[Data in this exercise — start]

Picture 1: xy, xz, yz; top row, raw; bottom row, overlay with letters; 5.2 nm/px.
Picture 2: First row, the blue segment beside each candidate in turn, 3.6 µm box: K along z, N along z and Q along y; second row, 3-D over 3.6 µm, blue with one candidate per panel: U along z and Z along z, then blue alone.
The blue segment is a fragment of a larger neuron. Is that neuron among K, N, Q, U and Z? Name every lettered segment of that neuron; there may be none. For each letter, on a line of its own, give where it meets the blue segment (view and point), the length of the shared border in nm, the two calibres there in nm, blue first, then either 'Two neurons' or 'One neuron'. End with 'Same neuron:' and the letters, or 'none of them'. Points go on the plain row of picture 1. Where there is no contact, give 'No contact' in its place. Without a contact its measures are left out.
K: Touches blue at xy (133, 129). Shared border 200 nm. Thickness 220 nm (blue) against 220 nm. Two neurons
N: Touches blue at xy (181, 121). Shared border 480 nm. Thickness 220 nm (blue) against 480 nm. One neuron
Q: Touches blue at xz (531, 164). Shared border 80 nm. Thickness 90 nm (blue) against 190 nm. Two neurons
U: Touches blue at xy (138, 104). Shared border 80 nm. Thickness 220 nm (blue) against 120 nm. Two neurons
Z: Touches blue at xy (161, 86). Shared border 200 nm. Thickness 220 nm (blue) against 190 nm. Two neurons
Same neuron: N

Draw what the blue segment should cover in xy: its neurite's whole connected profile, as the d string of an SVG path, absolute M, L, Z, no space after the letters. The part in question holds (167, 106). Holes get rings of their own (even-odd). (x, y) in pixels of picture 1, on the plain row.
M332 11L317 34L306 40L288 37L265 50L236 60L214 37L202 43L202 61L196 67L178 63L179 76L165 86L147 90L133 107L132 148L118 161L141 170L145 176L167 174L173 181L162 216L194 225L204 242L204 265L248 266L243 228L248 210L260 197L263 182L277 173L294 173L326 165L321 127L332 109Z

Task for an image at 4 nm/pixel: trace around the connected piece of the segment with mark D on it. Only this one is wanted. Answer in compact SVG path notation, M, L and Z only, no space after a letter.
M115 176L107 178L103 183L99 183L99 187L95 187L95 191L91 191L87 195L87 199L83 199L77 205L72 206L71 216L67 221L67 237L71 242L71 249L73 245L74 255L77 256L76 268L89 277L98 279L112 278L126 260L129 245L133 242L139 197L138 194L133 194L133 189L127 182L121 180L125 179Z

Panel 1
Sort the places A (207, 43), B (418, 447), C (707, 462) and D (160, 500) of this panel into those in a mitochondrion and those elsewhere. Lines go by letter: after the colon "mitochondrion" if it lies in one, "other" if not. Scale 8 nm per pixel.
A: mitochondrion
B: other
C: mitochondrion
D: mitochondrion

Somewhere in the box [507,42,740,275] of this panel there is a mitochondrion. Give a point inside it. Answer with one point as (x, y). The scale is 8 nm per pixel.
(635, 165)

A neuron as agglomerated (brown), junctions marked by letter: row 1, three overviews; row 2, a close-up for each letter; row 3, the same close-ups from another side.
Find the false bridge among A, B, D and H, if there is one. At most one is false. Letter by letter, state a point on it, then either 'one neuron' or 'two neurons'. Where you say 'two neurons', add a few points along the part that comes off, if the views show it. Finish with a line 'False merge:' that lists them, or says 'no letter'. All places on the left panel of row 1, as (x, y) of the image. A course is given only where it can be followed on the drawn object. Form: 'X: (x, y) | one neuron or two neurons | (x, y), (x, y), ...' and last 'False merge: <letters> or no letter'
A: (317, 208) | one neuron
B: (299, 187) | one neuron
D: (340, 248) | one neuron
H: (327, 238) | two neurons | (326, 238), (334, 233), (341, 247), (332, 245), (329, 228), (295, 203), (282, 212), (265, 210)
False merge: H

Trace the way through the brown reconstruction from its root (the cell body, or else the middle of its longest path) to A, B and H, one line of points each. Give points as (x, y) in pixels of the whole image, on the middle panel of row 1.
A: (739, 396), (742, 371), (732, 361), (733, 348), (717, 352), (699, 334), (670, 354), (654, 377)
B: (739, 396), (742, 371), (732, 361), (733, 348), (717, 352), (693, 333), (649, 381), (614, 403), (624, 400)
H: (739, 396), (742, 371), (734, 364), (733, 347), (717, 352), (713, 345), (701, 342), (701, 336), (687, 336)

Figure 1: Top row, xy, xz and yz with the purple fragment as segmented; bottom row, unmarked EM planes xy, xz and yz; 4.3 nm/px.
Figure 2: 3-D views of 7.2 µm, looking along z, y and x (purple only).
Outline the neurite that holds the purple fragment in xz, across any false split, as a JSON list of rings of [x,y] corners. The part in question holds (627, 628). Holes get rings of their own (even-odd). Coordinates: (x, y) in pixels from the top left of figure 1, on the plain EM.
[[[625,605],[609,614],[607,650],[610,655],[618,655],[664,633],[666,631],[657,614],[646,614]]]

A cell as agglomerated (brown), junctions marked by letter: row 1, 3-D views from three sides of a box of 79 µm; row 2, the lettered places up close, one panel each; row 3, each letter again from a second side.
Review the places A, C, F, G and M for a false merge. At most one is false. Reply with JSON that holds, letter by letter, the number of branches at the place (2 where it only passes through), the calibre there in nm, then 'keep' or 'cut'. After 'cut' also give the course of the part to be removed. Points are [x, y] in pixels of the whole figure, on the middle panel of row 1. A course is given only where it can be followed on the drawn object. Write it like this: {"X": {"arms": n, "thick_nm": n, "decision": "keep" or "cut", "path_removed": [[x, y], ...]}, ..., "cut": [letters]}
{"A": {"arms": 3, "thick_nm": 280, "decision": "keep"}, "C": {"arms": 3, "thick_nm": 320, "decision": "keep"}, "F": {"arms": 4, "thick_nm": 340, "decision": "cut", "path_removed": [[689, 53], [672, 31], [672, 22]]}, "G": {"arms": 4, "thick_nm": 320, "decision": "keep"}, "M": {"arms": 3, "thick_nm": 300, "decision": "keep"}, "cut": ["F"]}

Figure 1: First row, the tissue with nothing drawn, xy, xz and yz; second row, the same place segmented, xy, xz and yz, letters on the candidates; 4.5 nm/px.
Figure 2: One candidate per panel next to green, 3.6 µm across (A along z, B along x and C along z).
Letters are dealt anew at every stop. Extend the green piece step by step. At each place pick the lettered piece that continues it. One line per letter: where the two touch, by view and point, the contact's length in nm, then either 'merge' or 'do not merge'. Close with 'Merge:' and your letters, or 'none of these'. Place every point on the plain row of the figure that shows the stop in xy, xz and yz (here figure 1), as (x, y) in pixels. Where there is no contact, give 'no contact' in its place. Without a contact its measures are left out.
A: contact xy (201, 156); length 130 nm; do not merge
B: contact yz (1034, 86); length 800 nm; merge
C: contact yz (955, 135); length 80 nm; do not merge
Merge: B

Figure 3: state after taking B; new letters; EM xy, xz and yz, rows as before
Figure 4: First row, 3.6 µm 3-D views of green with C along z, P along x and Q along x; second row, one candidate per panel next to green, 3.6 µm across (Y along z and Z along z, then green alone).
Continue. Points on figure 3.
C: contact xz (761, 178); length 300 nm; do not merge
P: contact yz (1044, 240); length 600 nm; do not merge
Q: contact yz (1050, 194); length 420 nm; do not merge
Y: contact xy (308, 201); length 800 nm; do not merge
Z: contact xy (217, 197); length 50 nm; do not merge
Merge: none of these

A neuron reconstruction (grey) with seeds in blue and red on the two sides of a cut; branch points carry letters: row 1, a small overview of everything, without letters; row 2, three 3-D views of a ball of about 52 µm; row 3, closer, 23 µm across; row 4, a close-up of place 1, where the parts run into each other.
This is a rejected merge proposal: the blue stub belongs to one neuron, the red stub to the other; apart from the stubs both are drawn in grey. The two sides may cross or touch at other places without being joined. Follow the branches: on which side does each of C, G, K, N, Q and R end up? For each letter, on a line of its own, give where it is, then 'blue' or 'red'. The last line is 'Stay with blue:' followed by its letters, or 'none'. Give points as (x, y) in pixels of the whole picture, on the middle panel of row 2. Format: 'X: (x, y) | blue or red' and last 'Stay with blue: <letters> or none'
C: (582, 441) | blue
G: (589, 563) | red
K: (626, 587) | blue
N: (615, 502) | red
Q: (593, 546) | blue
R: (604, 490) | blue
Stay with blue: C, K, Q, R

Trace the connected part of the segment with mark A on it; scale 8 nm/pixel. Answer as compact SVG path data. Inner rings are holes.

[Data in this exercise — finish]

What to work on: Return a word-for-word copy of the lines above from the one holding "Draw what the" through the one holding "A neuron as", with both of them included and nothing besides.

Exercise response:
Draw what the blue segment should cover in xy: its neurite's whole connected profile, as the d string of an SVG path, absolute M, L, Z, no space after the letters. The part in question holds (167, 106). Holes get rings of their own (even-odd). (x, y) in pixels of picture 1, on the plain row.
M332 11L317 34L306 40L288 37L265 50L236 60L214 37L202 43L202 61L196 67L178 63L179 76L165 86L147 90L133 107L132 148L118 161L141 170L145 176L167 174L173 181L162 216L194 225L204 242L204 265L248 266L243 228L248 210L260 197L263 182L277 173L294 173L326 165L321 127L332 109Z

Task for an image at 4 nm/pixel: trace around the connected piece of the segment with mark D on it. Only this one is wanted. Answer in compact SVG path notation, M, L and Z only, no space after a letter.
M115 176L107 178L103 183L99 183L99 187L95 187L95 191L91 191L87 195L87 199L83 199L77 205L72 206L71 216L67 221L67 237L71 242L71 249L73 245L74 255L77 256L76 268L89 277L98 279L112 278L126 260L129 245L133 242L139 197L138 194L133 194L133 189L127 182L121 180L125 179Z

Panel 1
Sort the places A (207, 43), B (418, 447), C (707, 462) and D (160, 500) of this panel into those in a mitochondrion and those elsewhere. Lines go by letter: after the colon "mitochondrion" if it lies in one, "other" if not. Scale 8 nm per pixel.
A: mitochondrion
B: other
C: mitochondrion
D: mitochondrion

Somewhere in the box [507,42,740,275] of this panel there is a mitochondrion. Give a point inside it. Answer with one point as (x, y). The scale is 8 nm per pixel.
(635, 165)

A neuron as agglomerated (brown), junctions marked by letter: row 1, three overviews; row 2, a close-up for each letter; row 3, the same close-ups from another side.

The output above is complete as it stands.